======== Materi ========
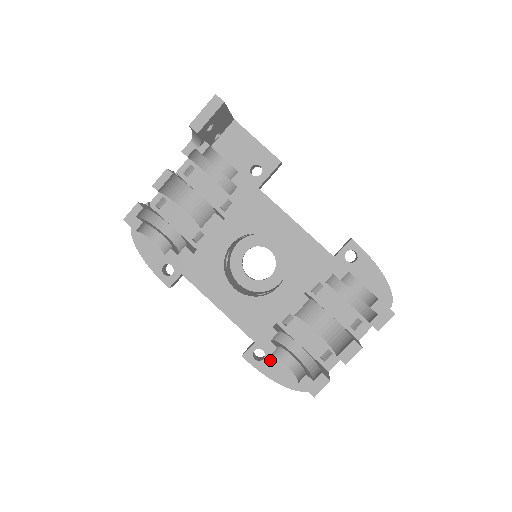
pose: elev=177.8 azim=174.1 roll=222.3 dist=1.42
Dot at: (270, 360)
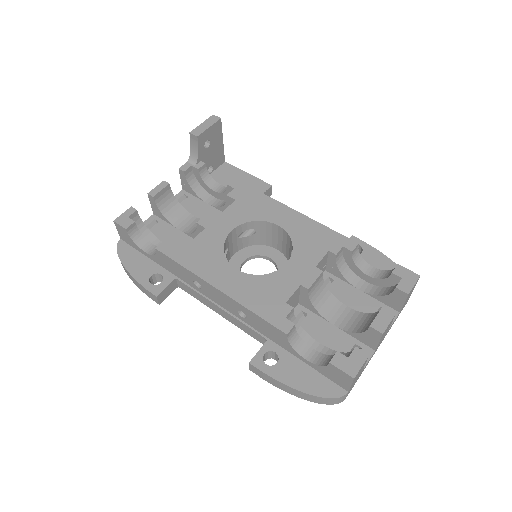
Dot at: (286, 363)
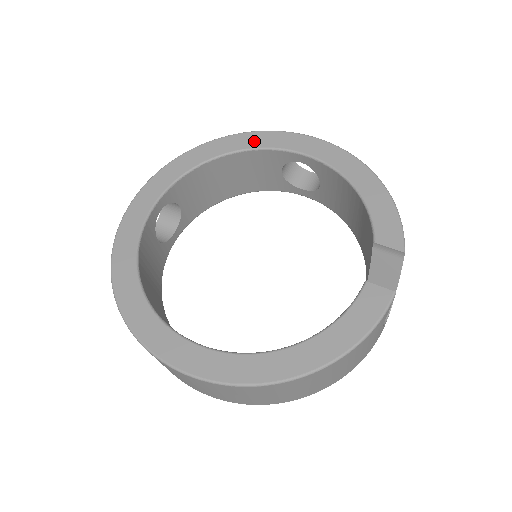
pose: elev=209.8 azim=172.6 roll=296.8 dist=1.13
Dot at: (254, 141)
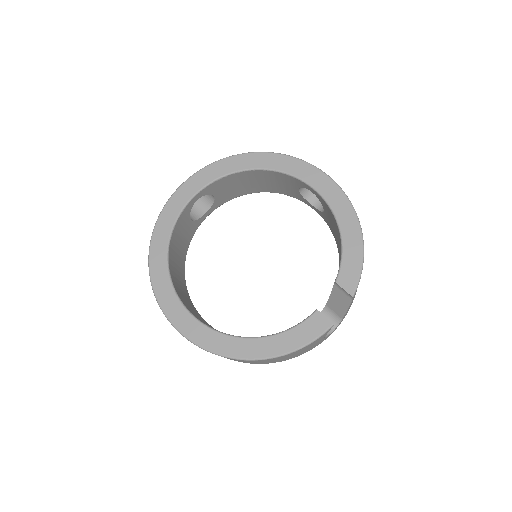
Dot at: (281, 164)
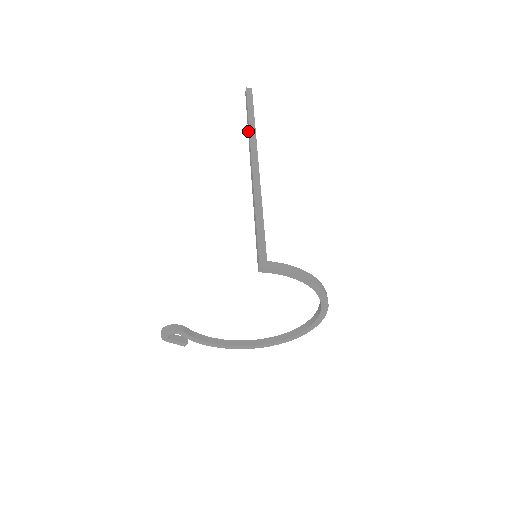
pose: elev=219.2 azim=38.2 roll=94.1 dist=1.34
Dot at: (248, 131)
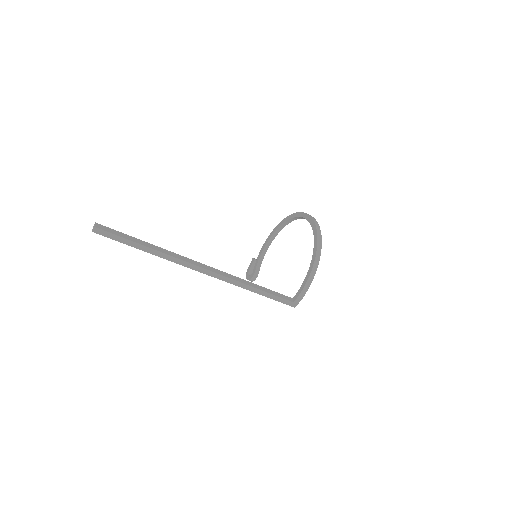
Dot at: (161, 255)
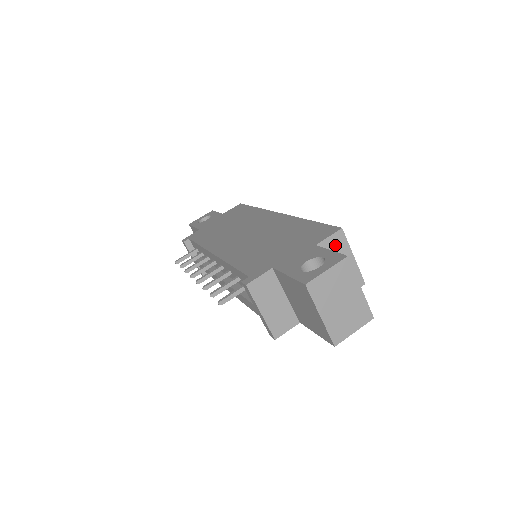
========
======== Materi ========
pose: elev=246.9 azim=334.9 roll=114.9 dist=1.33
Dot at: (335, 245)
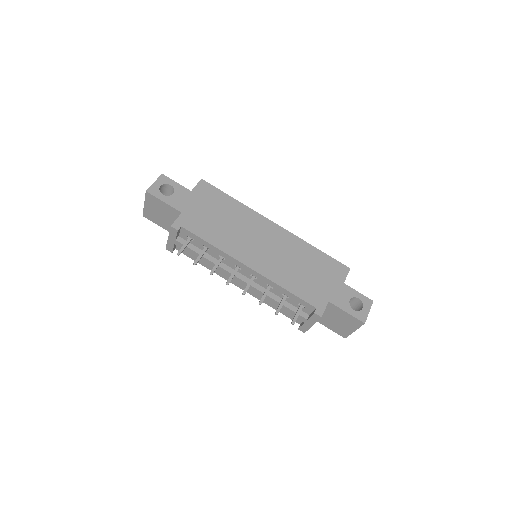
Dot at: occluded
========
**Petunjuk Tugas**
Bisakah Anda menulis ulang catatan di atas mulai dari baris yang memuat "pose: elev=209.8 azim=172.6" dan berakhir pada baris yang memuat "Dot at: (161, 255)", kedua baris itu termasuk, beserta permintaannya, dengan menggeser setiap koordinat titik pada jawaban sebesar -92? Jangan sertakan gambarnya.

**Jawaban Lengkap**
pose: elev=209.8 azim=172.6 roll=296.8 dist=1.13
Dot at: (254, 141)
Dot at: (189, 72)
pose: elev=219.2 azim=38.2 roll=94.1 dist=1.34
Dot at: (248, 131)
Dot at: (69, 163)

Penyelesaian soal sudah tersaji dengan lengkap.